Show every line in the records that contains the string "рахунок". Letter case matters.
*** Information provided ***
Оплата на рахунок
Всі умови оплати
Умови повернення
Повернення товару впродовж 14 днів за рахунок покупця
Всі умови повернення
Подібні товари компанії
*** End of Information provided ***
### [Problem solution]
Оплата на рахунок
Повернення товару впродовж 14 днів за рахунок покупця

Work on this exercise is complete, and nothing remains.